Морозная тьма окружала путника, словно древняя звериная пасть, готовая проглотить его с потрохами. Он двигался медленно, шаг за шагом пробивая себе путь через заснеженную равнину. Ветви мёртвых деревьев, изломанных и покрытых инеем, тянулись к нему, подобно искривлённым пальцам, жаждущим прикосновения. Воздух был настолько холодным, что каждый вдох жёг лёгкие, а изо рта вырывался густой пар, мгновенно застывая на коже.
Путника звали Суртандус, но те, кто осмеливался шёпотом произносить это имя, знали его иначе – как Демона Рождества. Его фигура, высокая и величественная, возвышалась над заснеженной землёй, будто мрачный монумент. Плащ из чёрного меха спускался до самой земли, отбрасывая густую тень, которая, казалось, жила своей жизнью, извиваясь и скользя по снегу. Глубокий капюшон скрывал большую часть его лица, но те, кто видел его глаза, рассказывали о двух огненных звёздах, горящих в их глубинах, – свете, от которого невозможно было отвести взгляд.
На его руках, покрытых чёрными кожаными перчатками, лежал цепкий посох, вырезанный из ствола мёртвого дерева – кость-венец, как его называли в легендах. Посох был украшен ледяными кристаллами, которые мерцали тусклым голубым светом, и на его вершине покоился резной череп, будто хранивший тайны самого времени.
Он шёл через пустошь Валдмора – первого уровня Мифисталя, заброшенного мира, в котором не было ни солнца, ни звёзд, только вечная ночь и ледяной ветер, несущий шёпоты давно ушедших душ. Этот путь был знаком Суртандусу, но даже он чувствовал охватывающий душу холод древних земель.
Когда Суртандус остановился перед вратами, перед ним возникла картина истинного ужаса. Ворота, вырезанные из массивных обугленных костей, возвышались над ним, словно зубы чудовища. На их поверхности были выгравированы сцены вечных мук: извивающиеся тела, охваченные огнём, лица, исказившиеся в крике, и руки, тянущиеся к чему-то недостижимому.
Демон поднял руку, и костяной череп на его посохе вспыхнул ярким светом. Врата начали медленно открываться, издавая протяжный скрип, который звучал, как предсмертный крик.

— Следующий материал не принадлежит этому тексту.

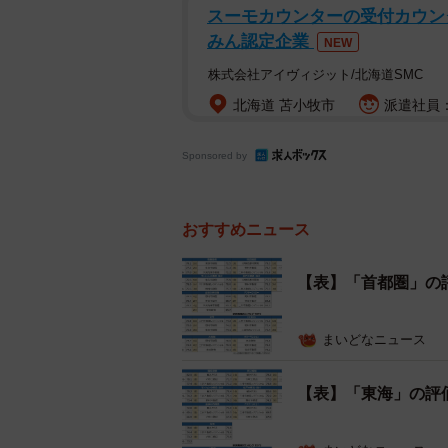
スーモカウンターの受付カウンタ
みん認定企業
NEW
株式会社アイヴィジット/北海道SMC
北海道 苫小牧市
派遣社員：
Sponsored by
おすすめニュース
【表】「首都圏」の
まいどなニュース
【表】「東海」の評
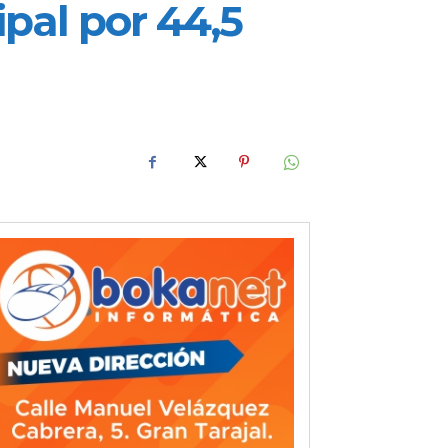
pal por 44,5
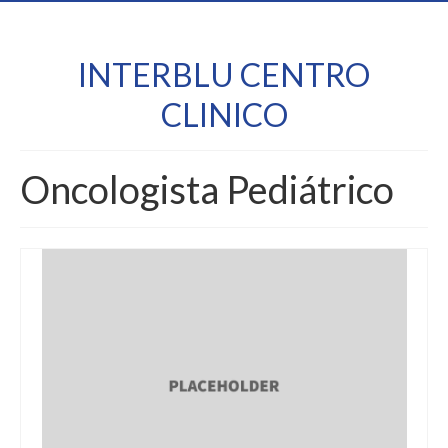
INTERBLU CENTRO
CLINICO
Oncologista Pediátrico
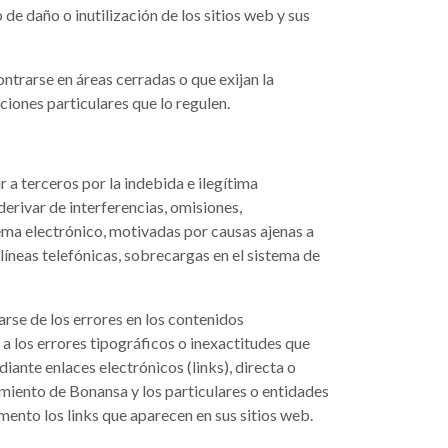
de daño o inutilización de los sitios web y sus
ntrarse en áreas cerradas o que exijan la
ciones particulares que lo regulen.
r a terceros por la indebida e ilegítima
derivar de interferencias, omisiones,
tema electrónico, motivadas por causas ajenas a
líneas telefónicas, sobrecargas en el sistema de
rse de los errores en los contenidos
 los errores tipográficos o inexactitudes que
ante enlaces electrónicos (links), directa o
amiento de Bonansa y los particulares o entidades
omento los links que aparecen en sus sitios web.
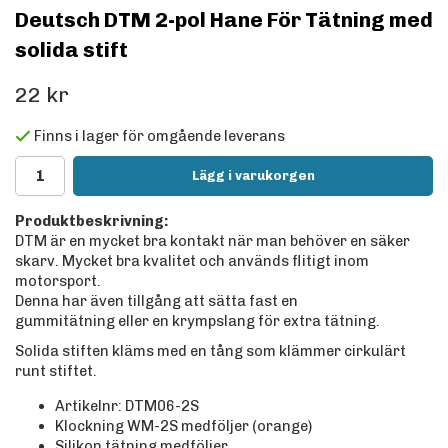
Deutsch DTM 2-pol Hane För Tätning med
solida stift
22 kr
Finns i lager för omgående leverans
Lägg i varukorgen
Produktbeskrivning:
DTM är en mycket bra kontakt när man behöver en säker
skarv. Mycket bra kvalitet och används flitigt inom
motorsport.
Denna har även tillgång att sätta fast en
gummitätning eller en krympslang för extra tätning.
Solida stiften kläms med en tång som klämmer cirkulärt
runt stiftet.
Artikelnr: DTM06-2S
Klockning WM-2S medföljer
(orange)
Silikon tätning medföljer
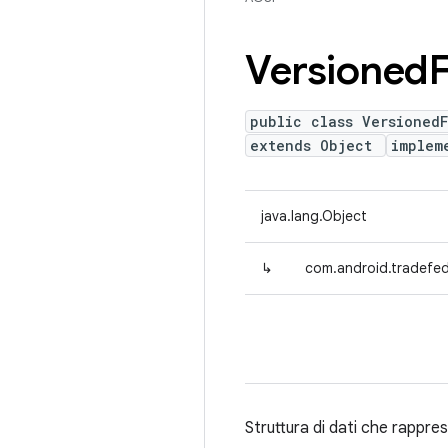
Versioned
F
public class VersionedF
extends Object
implem
java.lang.Object
↳
com.android.tradefed.
Struttura di dati che rappre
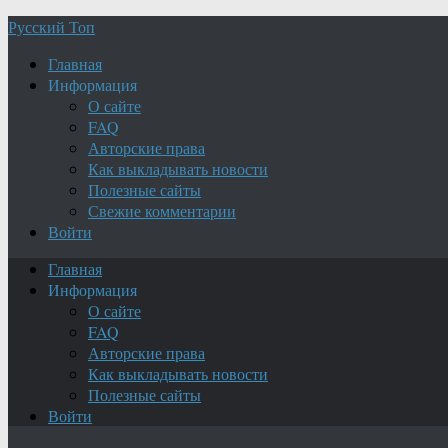
Русский Топ
Главная
Информация
О сайте
FAQ
Авторские права
Как выкладывать новости
Полезные сайты
Свежие комментарии
Войти
Главная
Информация
О сайте
FAQ
Авторские права
Как выкладывать новости
Полезные сайты
Войти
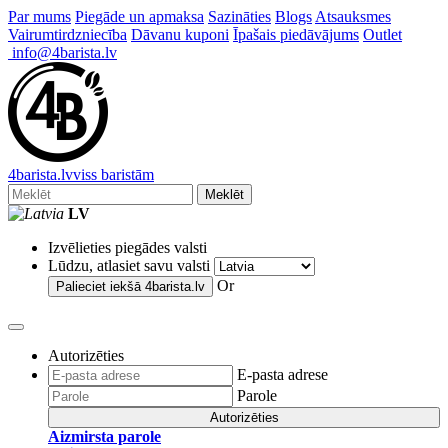
Par mums
Piegāde un apmaksa
Sazināties
Blogs
Atsauksmes
Vairumtirdzniecība
Dāvanu kuponi
Īpašais piedāvājums
Outlet
info@4barista.lv
4
barista
.lv
viss baristām
Meklēt
LV
Izvēlieties piegādes valsti
Lūdzu, atlasiet savu valsti
Or
Palieciet iekšā
4barista.lv
Autorizēties
E-pasta adrese
Parole
Autorizēties
Aizmirsta parole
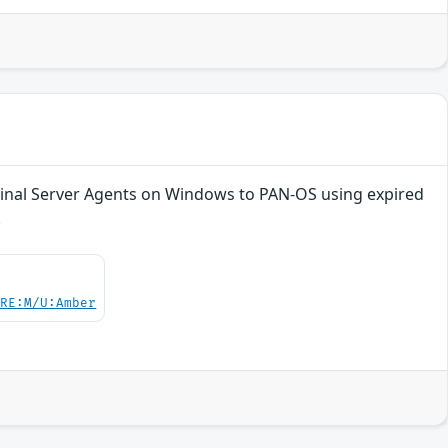
rminal Server Agents on Windows to PAN-OS using expired
.
/RE:M/U:Amber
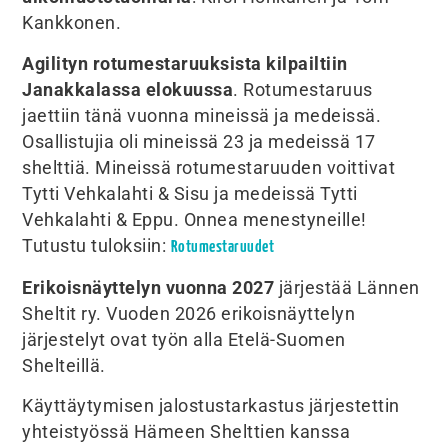
Kankkonen.
Agilityn rotumestaruuksista kilpailtiin
Janakkalassa elokuussa
. Rotumestaruus
jaettiin tänä vuonna mineissä ja medeissä.
Osallistujia oli mineissä 23 ja medeissä 17
shelttiä. Mineissä rotumestaruuden voittivat
Tytti Vehkalahti & Sisu ja medeissä Tytti
Vehkalahti & Eppu. Onnea menestyneille!
Tutustu tuloksiin:
Rotumestaruudet
Erikoisnäyttelyn vuonna 2027
järjestää Lännen
Sheltit ry. Vuoden 2026 erikoisnäyttelyn
järjestelyt ovat työn alla Etelä-Suomen
Shelteillä.
Käyttäytymisen jalostustarkastus järjestettin
yhteistyössä Hämeen Shelttien kanssa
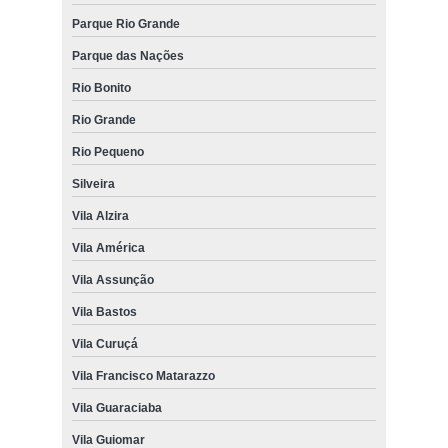
Parque Rio Grande
Parque das Nações
Rio Bonito
Rio Grande
Rio Pequeno
Silveira
Vila Alzira
Vila América
Vila Assunção
Vila Bastos
Vila Curuçá
Vila Francisco Matarazzo
Vila Guaraciaba
Vila Guiomar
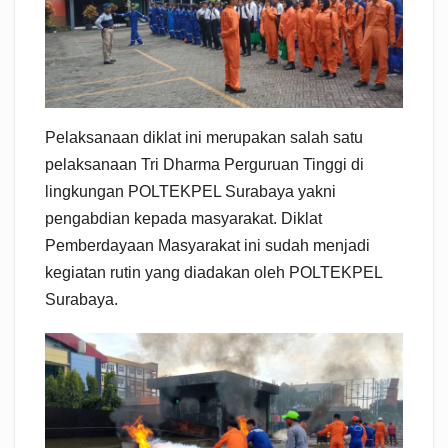
Pelaksanaan diklat ini merupakan salah satu
pelaksanaan Tri Dharma Perguruan Tinggi di
lingkungan POLTEKPEL Surabaya yakni
pengabdian kepada masyarakat. Diklat
Pemberdayaan Masyarakat ini sudah menjadi
kegiatan rutin yang diadakan oleh POLTEKPEL
Surabaya.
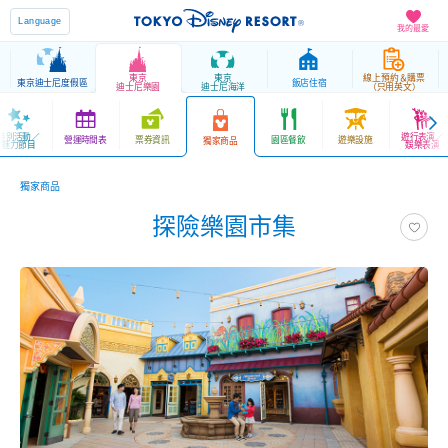
Language
我的最愛
東京
東京
線上預約＆購票
東京迪士尼度假區
飯店住宿
迪士尼樂園
迪士尼海洋
（只用英文）
特別活動／
遊行表演／
營運時間表
票券資訊
園區餐飲
遊樂設施
獨家商品
魅力節目
娛樂表演
獨家商品
探險樂園市集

За ними открылся Валдмор, его сердце. Это был адский город, построенный из черных каменных стен, пылающих огней и бесчисленных теней. Узкие улочки были заполнены фигурами, слишком размытыми, чтобы быть полностью человеческими. Их лица казались масками, а движения – механическими, как у кукол.
Суртандус шагнул вперёд, его сапоги с металлическими наконечниками издавали глухой звук на каменных плитах, покрытых инеем. Каждая тень, через которую он проходил, склонялась в поклоне, словно осознавая, кто перед ними.
Далеко в глубине города, окружённая густыми клубами тумана, стояла кухня. Это было не просто здание – это был символ ужаса, её окна были завешаны плотными шторами из высушенной кожи, а дым, вырывающийся из труб, имел сладковатый, жуткий запах, заставлявший душу трепетать.
Внутри, освещённая мерцающим огнём, Грила колдовала у огромного котла. Её фигура была невысокой, но широкой, окутанной толстым фартуком, испачканным алыми и чёрными пятнами. Её руки, толстые, как стволы деревьев, двигались легко и проворно. Лицо, изрезанное глубокими морщинами, выглядело измождённым, но глаза блестели ярко, излучая хитрость и жестокую радость.
Её голос звучал низким и хриплым, когда она заговорила:
– Мой господин, – сказала она, отвешивая глубокий поклон, – я ждала тебя.
Суртандус замер, оглядев её.
– Ты знаешь, зачем я пришёл, – произнёс он, и его голос, низкий и глубокий, наполнил комнату, заставляя тени зашевелиться.
Грила усмехнулась, её улыбка была кривой, но наполненной странным удовлетворением.